▶ [What you have to do]: When you respond, write out each entry exactly as it stands.

▶ [Records]:
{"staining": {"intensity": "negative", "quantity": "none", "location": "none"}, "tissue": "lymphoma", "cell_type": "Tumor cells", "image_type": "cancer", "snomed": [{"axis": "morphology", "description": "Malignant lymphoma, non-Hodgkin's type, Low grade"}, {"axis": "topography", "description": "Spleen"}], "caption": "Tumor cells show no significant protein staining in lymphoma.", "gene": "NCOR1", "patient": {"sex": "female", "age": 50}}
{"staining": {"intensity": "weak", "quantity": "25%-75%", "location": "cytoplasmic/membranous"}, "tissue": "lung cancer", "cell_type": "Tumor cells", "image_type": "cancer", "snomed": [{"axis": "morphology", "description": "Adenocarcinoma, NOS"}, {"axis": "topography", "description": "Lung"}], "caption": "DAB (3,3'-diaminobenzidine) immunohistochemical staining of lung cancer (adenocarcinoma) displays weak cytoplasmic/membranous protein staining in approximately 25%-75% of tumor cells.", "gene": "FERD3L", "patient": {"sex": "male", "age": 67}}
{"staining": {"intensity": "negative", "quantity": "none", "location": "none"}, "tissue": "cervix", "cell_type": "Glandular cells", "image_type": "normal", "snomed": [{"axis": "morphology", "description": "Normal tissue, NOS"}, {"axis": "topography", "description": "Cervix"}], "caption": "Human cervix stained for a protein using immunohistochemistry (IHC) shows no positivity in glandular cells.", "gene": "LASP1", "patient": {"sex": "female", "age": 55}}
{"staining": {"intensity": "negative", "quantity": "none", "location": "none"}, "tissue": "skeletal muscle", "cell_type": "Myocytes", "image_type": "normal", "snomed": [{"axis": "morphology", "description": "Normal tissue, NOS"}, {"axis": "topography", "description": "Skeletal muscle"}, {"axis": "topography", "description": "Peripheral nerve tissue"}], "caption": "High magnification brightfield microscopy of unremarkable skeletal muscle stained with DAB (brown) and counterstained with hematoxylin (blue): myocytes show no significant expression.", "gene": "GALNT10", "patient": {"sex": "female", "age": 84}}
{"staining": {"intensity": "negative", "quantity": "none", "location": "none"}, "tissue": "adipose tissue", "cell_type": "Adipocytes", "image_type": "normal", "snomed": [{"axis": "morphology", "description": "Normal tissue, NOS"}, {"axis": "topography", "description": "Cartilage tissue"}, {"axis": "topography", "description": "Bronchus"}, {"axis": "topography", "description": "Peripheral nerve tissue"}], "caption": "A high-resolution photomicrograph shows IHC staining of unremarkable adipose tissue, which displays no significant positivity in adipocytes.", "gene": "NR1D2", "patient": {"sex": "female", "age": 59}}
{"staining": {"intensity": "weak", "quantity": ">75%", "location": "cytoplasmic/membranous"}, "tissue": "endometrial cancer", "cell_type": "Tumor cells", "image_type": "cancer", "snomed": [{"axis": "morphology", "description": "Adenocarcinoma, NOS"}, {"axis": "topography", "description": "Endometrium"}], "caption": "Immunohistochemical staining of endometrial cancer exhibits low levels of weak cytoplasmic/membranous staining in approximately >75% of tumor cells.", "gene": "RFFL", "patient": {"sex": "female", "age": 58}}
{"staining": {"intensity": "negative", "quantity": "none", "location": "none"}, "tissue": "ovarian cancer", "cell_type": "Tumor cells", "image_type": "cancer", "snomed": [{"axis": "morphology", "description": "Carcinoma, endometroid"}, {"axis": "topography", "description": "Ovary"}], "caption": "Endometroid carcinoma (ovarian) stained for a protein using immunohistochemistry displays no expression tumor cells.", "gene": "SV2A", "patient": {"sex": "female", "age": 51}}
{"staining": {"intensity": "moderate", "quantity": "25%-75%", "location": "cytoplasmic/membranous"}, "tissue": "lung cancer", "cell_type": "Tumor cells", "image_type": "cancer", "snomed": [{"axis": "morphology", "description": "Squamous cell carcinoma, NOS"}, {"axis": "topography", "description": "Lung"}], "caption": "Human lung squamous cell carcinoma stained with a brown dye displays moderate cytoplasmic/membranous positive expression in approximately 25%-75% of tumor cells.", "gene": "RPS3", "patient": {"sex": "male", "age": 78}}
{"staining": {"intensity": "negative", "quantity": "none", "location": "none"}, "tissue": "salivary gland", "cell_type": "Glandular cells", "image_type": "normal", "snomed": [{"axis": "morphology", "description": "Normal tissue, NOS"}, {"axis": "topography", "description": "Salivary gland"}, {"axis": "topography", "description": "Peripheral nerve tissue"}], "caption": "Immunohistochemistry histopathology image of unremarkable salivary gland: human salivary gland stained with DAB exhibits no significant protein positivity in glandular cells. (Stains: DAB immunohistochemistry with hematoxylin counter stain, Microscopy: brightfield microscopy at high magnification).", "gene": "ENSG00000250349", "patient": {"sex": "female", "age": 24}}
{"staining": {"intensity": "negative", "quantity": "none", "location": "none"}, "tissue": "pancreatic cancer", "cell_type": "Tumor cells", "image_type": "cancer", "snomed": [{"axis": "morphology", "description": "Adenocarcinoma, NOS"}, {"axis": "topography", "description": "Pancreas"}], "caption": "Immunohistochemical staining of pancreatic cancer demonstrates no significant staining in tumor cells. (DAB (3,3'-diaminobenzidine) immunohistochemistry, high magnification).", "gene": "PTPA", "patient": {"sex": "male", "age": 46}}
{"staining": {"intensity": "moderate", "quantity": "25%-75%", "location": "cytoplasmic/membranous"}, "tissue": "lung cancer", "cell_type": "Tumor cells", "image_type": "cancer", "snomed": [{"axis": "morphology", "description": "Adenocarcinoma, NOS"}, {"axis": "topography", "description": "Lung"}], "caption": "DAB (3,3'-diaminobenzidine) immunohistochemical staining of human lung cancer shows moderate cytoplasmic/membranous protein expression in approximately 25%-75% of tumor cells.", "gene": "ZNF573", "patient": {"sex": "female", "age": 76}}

▶ [Response for this exercise]:
{"staining": {"intensity": "negative", "quantity": "none", "location": "none"}, "tissue": "lymphoma", "cell_type": "Tumor cells", "image_type": "cancer", "snomed": [{"axis": "morphology", "description": "Malignant lymphoma, non-Hodgkin's type, Low grade"}, {"axis": "topography", "description": "Spleen"}], "caption": "Tumor cells show no significant protein staining in lymphoma.", "gene": "NCOR1", "patient": {"sex": "female", "age": 50}}
{"staining": {"intensity": "weak", "quantity": "25%-75%", "location": "cytoplasmic/membranous"}, "tissue": "lung cancer", "cell_type": "Tumor cells", "image_type": "cancer", "snomed": [{"axis": "morphology", "description": "Adenocarcinoma, NOS"}, {"axis": "topography", "description": "Lung"}], "caption": "DAB (3,3'-diaminobenzidine) immunohistochemical staining of lung cancer (adenocarcinoma) displays weak cytoplasmic/membranous protein staining in approximately 25%-75% of tumor cells.", "gene": "FERD3L", "patient": {"sex": "male", "age": 67}}
{"staining": {"intensity": "negative", "quantity": "none", "location": "none"}, "tissue": "cervix", "cell_type": "Glandular cells", "image_type": "normal", "snomed": [{"axis": "morphology", "description": "Normal tissue, NOS"}, {"axis": "topography", "description": "Cervix"}], "caption": "Human cervix stained for a protein using immunohistochemistry (IHC) shows no positivity in glandular cells.", "gene": "LASP1", "patient": {"sex": "female", "age": 55}}
{"staining": {"intensity": "negative", "quantity": "none", "location": "none"}, "tissue": "skeletal muscle", "cell_type": "Myocytes", "image_type": "normal", "snomed": [{"axis": "morphology", "description": "Normal tissue, NOS"}, {"axis": "topography", "description": "Skeletal muscle"}, {"axis": "topography", "description": "Peripheral nerve tissue"}], "caption": "High magnification brightfield microscopy of unremarkable skeletal muscle stained with DAB (brown) and counterstained with hematoxylin (blue): myocytes show no significant expression.", "gene": "GALNT10", "patient": {"sex": "female", "age": 84}}
{"staining": {"intensity": "negative", "quantity": "none", "location": "none"}, "tissue": "adipose tissue", "cell_type": "Adipocytes", "image_type": "normal", "snomed": [{"axis": "morphology", "description": "Normal tissue, NOS"}, {"axis": "topography", "description": "Cartilage tissue"}, {"axis": "topography", "description": "Bronchus"}, {"axis": "topography", "description": "Peripheral nerve tissue"}], "caption": "A high-resolution photomicrograph shows IHC staining of unremarkable adipose tissue, which displays no significant positivity in adipocytes.", "gene": "NR1D2", "patient": {"sex": "female", "age": 59}}
{"staining": {"intensity": "weak", "quantity": ">75%", "location": "cytoplasmic/membranous"}, "tissue": "endometrial cancer", "cell_type": "Tumor cells", "image_type": "cancer", "snomed": [{"axis": "morphology", "description": "Adenocarcinoma, NOS"}, {"axis": "topography", "description": "Endometrium"}], "caption": "Immunohistochemical staining of endometrial cancer exhibits low levels of weak cytoplasmic/membranous staining in approximately >75% of tumor cells.", "gene": "RFFL", "patient": {"sex": "female", "age": 58}}
{"staining": {"intensity": "negative", "quantity": "none", "location": "none"}, "tissue": "ovarian cancer", "cell_type": "Tumor cells", "image_type": "cancer", "snomed": [{"axis": "morphology", "description": "Carcinoma, endometroid"}, {"axis": "topography", "description": "Ovary"}], "caption": "Endometroid carcinoma (ovarian) stained for a protein using immunohistochemistry displays no expression tumor cells.", "gene": "SV2A", "patient": {"sex": "female", "age": 51}}
{"staining": {"intensity": "moderate", "quantity": "25%-75%", "location": "cytoplasmic/membranous"}, "tissue": "lung cancer", "cell_type": "Tumor cells", "image_type": "cancer", "snomed": [{"axis": "morphology", "description": "Squamous cell carcinoma, NOS"}, {"axis": "topography", "description": "Lung"}], "caption": "Human lung squamous cell carcinoma stained with a brown dye displays moderate cytoplasmic/membranous positive expression in approximately 25%-75% of tumor cells.", "gene": "RPS3", "patient": {"sex": "male", "age": 78}}
{"staining": {"intensity": "negative", "quantity": "none", "location": "none"}, "tissue": "salivary gland", "cell_type": "Glandular cells", "image_type": "normal", "snomed": [{"axis": "morphology", "description": "Normal tissue, NOS"}, {"axis": "topography", "description": "Salivary gland"}, {"axis": "topography", "description": "Peripheral nerve tissue"}], "caption": "Immunohistochemistry histopathology image of unremarkable salivary gland: human salivary gland stained with DAB exhibits no significant protein positivity in glandular cells. (Stains: DAB immunohistochemistry with hematoxylin counter stain, Microscopy: brightfield microscopy at high magnification).", "gene": "ENSG00000250349", "patient": {"sex": "female", "age": 24}}
{"staining": {"intensity": "negative", "quantity": "none", "location": "none"}, "tissue": "pancreatic cancer", "cell_type": "Tumor cells", "image_type": "cancer", "snomed": [{"axis": "morphology", "description": "Adenocarcinoma, NOS"}, {"axis": "topography", "description": "Pancreas"}], "caption": "Immunohistochemical staining of pancreatic cancer demonstrates no significant staining in tumor cells. (DAB (3,3'-diaminobenzidine) immunohistochemistry, high magnification).", "gene": "PTPA", "patient": {"sex": "male", "age": 46}}
{"staining": {"intensity": "moderate", "quantity": "25%-75%", "location": "cytoplasmic/membranous"}, "tissue": "lung cancer", "cell_type": "Tumor cells", "image_type": "cancer", "snomed": [{"axis": "morphology", "description": "Adenocarcinoma, NOS"}, {"axis": "topography", "description": "Lung"}], "caption": "DAB (3,3'-diaminobenzidine) immunohistochemical staining of human lung cancer shows moderate cytoplasmic/membranous protein expression in approximately 25%-75% of tumor cells.", "gene": "ZNF573", "patient": {"sex": "female", "age": 76}}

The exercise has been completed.